Non à la mainmise des promoteurs sur notre patrimoine historique

Sans doute plus de 500 personnes se sont rassemblées, ce samedi 5 novembre à Douarnenez, pour exprimer leur opposition à la vente de l’Abri du Marin à un promoteur privé spécialisé dans la réalisation de logements de luxe au sein de bâtiments historiques.

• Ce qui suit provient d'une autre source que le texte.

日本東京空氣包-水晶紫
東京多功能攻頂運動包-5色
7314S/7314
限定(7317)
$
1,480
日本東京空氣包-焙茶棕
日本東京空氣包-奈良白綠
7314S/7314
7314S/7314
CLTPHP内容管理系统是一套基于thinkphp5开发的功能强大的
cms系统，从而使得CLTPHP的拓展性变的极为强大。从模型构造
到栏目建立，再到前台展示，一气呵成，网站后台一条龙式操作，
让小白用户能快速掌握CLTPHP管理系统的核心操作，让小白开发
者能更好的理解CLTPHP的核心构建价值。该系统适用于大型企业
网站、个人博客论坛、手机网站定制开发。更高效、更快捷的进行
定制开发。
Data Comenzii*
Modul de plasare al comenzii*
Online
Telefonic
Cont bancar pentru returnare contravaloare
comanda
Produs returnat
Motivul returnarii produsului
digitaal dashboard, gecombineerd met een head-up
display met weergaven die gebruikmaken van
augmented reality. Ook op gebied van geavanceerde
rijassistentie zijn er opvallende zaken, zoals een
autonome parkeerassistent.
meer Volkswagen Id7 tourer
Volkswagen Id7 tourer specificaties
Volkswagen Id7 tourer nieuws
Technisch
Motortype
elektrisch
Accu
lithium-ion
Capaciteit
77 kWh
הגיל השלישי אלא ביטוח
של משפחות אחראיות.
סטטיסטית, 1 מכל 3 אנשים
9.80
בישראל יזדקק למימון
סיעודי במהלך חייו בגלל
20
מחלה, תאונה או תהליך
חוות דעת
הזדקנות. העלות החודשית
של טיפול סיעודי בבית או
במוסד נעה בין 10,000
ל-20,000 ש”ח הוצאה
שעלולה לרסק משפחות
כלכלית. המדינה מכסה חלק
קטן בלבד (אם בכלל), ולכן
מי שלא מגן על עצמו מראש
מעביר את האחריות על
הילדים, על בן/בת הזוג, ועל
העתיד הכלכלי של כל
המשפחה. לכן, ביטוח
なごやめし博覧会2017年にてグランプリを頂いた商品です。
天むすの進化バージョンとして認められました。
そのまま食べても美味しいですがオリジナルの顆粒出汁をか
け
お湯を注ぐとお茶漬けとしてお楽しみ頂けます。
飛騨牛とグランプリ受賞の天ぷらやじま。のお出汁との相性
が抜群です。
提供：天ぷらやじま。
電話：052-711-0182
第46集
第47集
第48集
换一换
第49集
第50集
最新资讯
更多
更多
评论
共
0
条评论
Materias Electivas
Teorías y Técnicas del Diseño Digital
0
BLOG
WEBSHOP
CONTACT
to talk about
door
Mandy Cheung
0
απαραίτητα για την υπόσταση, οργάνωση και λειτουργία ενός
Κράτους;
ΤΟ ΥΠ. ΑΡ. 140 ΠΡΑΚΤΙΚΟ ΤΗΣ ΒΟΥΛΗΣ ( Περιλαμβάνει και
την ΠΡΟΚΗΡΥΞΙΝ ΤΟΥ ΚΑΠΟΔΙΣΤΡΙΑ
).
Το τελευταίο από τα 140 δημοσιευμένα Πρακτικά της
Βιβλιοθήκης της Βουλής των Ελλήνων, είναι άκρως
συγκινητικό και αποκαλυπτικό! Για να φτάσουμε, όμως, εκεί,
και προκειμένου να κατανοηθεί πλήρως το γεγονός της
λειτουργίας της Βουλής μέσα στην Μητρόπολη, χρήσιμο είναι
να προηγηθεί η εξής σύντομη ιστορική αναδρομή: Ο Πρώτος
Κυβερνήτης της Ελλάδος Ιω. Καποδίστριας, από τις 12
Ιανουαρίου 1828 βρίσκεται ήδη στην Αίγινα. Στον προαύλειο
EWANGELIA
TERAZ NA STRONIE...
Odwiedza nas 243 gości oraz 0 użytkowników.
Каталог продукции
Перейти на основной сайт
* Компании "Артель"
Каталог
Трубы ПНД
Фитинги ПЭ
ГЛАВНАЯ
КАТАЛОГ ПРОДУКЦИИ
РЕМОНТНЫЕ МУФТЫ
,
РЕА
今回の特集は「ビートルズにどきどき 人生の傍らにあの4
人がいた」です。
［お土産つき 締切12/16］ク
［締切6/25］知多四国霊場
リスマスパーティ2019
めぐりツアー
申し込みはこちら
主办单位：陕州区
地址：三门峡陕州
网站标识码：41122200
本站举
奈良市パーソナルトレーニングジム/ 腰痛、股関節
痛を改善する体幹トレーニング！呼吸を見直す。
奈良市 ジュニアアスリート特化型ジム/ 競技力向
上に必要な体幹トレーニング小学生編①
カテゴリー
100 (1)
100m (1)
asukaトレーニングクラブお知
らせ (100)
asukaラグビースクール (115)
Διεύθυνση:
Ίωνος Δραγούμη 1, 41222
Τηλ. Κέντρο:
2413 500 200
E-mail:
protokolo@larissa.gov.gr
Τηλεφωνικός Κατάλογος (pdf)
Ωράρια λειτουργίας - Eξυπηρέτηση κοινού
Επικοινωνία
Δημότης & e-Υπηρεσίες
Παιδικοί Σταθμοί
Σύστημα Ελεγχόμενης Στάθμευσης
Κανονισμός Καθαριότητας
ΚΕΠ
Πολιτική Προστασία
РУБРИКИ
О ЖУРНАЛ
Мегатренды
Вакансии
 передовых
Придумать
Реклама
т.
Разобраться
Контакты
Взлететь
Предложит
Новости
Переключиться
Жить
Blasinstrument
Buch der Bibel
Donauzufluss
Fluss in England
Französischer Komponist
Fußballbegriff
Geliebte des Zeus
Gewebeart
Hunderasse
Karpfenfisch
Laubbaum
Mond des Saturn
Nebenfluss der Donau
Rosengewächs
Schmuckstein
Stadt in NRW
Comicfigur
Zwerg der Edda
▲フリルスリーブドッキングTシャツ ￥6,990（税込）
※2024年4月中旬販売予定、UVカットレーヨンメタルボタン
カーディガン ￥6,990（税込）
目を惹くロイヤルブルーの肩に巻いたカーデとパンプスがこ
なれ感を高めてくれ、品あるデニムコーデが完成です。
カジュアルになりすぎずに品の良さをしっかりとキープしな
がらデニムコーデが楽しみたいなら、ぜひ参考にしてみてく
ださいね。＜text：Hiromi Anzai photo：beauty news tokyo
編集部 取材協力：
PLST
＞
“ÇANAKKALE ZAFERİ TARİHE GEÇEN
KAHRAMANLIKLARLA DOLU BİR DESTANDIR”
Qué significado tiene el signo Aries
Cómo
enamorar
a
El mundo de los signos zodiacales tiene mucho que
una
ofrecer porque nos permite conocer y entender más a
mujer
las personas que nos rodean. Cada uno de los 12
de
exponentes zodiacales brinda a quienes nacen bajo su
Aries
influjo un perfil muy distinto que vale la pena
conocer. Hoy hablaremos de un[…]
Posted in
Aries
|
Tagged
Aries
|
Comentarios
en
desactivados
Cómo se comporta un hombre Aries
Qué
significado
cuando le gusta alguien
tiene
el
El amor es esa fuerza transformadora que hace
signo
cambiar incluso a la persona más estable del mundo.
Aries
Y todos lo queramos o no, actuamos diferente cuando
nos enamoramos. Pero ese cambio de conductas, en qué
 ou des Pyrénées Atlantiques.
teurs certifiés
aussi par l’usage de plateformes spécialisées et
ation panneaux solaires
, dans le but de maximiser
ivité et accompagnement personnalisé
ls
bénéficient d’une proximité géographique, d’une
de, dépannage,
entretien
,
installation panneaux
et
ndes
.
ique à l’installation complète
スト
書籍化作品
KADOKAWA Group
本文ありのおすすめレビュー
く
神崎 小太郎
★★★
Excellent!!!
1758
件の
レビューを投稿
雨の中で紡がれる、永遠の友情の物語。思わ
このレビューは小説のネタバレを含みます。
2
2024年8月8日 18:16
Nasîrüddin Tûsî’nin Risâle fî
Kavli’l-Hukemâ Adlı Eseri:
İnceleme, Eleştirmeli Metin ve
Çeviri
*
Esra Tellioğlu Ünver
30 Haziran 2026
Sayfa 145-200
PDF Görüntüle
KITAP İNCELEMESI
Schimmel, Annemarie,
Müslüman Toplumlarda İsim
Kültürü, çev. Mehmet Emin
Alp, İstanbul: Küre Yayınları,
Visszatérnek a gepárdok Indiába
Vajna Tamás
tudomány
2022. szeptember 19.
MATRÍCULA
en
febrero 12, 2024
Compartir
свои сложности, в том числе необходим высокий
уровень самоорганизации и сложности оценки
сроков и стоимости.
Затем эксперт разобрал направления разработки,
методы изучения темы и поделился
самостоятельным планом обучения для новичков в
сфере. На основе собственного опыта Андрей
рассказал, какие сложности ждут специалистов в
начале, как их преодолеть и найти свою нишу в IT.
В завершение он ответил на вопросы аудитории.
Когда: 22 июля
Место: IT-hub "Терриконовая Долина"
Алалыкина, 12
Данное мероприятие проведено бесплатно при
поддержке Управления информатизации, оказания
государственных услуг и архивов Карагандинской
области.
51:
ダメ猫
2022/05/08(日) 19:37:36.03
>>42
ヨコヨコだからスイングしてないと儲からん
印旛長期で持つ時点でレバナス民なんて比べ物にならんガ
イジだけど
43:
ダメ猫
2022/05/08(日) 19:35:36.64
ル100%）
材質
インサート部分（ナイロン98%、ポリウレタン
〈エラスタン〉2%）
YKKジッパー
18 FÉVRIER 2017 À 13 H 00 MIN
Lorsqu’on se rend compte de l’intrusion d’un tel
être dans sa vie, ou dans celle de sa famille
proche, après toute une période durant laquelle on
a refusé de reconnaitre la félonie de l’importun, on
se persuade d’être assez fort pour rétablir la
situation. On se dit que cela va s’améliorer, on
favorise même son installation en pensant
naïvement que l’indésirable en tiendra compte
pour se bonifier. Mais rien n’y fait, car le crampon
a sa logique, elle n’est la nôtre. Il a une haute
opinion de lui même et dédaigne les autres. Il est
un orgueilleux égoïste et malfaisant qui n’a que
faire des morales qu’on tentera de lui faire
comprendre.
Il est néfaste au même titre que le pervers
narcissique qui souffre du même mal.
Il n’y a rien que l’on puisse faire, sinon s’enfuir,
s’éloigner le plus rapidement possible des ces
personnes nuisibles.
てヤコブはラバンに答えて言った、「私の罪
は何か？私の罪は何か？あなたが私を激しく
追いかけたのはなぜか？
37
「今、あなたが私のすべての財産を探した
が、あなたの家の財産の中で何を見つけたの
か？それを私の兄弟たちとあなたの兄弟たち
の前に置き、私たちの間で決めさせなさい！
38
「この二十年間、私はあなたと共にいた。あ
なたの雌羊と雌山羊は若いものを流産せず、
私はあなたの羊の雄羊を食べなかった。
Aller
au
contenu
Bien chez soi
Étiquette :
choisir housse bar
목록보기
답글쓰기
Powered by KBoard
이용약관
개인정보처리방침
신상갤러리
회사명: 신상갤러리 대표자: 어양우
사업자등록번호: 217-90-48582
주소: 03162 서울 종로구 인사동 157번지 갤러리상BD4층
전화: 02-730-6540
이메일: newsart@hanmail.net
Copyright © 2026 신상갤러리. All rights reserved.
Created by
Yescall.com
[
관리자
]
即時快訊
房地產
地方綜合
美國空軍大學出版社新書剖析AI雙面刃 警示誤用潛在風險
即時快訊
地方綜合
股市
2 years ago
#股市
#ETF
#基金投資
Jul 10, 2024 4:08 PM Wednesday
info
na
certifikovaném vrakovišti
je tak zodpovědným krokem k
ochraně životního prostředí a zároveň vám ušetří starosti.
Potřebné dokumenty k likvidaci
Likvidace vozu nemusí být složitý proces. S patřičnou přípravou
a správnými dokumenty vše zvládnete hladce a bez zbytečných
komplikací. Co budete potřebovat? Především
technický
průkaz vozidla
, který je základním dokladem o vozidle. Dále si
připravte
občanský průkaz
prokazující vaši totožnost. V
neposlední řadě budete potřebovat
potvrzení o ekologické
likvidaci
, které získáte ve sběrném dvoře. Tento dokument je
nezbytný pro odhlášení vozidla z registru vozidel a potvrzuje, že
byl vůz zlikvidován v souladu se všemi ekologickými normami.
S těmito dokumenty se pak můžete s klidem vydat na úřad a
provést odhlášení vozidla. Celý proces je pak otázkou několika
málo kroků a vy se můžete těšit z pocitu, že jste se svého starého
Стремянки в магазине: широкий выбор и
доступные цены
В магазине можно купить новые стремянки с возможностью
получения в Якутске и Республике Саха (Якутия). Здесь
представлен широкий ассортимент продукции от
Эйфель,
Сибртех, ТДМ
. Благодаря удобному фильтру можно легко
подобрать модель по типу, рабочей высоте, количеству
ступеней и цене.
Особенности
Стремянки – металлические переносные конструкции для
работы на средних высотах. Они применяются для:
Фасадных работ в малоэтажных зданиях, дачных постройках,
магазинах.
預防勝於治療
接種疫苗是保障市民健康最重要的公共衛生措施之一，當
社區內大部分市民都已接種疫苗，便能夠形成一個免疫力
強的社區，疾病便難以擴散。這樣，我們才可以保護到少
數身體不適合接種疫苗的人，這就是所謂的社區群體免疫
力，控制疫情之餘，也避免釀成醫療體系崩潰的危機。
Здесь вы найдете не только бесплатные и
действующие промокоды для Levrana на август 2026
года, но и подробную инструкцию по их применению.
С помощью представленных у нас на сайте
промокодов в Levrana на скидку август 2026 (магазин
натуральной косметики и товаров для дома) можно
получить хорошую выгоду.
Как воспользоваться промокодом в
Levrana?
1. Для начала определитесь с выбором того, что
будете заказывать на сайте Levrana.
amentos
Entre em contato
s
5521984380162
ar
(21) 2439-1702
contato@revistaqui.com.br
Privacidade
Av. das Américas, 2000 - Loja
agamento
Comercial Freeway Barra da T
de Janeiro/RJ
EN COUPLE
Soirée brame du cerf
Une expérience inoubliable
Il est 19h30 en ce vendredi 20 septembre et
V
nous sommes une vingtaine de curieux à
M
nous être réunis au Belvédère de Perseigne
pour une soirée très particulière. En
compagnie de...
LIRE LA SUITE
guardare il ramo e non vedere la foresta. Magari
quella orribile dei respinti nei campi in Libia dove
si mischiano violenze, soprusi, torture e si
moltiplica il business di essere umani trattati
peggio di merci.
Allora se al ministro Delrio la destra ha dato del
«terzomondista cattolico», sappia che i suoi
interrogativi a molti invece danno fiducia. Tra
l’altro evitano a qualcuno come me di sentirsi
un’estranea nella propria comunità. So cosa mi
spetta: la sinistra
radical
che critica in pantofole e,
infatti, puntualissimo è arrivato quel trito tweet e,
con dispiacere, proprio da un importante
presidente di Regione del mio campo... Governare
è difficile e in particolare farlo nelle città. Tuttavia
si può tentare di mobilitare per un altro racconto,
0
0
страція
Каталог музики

Les abris du marin étaient des lieux d’accueil à destination des marins pêcheurs, en particulier des marins pêcheurs de passage, fondés au début du 20ᵉ siècle par Jacques de Thézac, un philanthrope catholique. Implantés dans 15 ports de Bretagne, ce n’étaient pas seulement des foyers d’hébergement, mais aussi des lieux de formation et d’éducation populaire (grâce, entre autres, à l’Almanach du Marin Breton, fondé en 1899 par Jacques de Thézac). Celui de Douarnenez, ouvert en 1912, a été acheté par la Ville au milieu des années 70 et revendu aux éditions Le Chasse Marée (revue de culture maritime) en 1981. Le bâtiment a été inscrit au titre des monuments historiques en 1987. Les éditions Le Chasse Marée ont été reprises par le groupe Ouest France et le bâtiment revendu, en 2018, à une avocate d’affaires pour la somme de 290 000 €. Cette dernière annonçait alors son intention d’y créer un lieu d’art contemporain (« La maison des lumières ») qui n’a jamais vu le jour.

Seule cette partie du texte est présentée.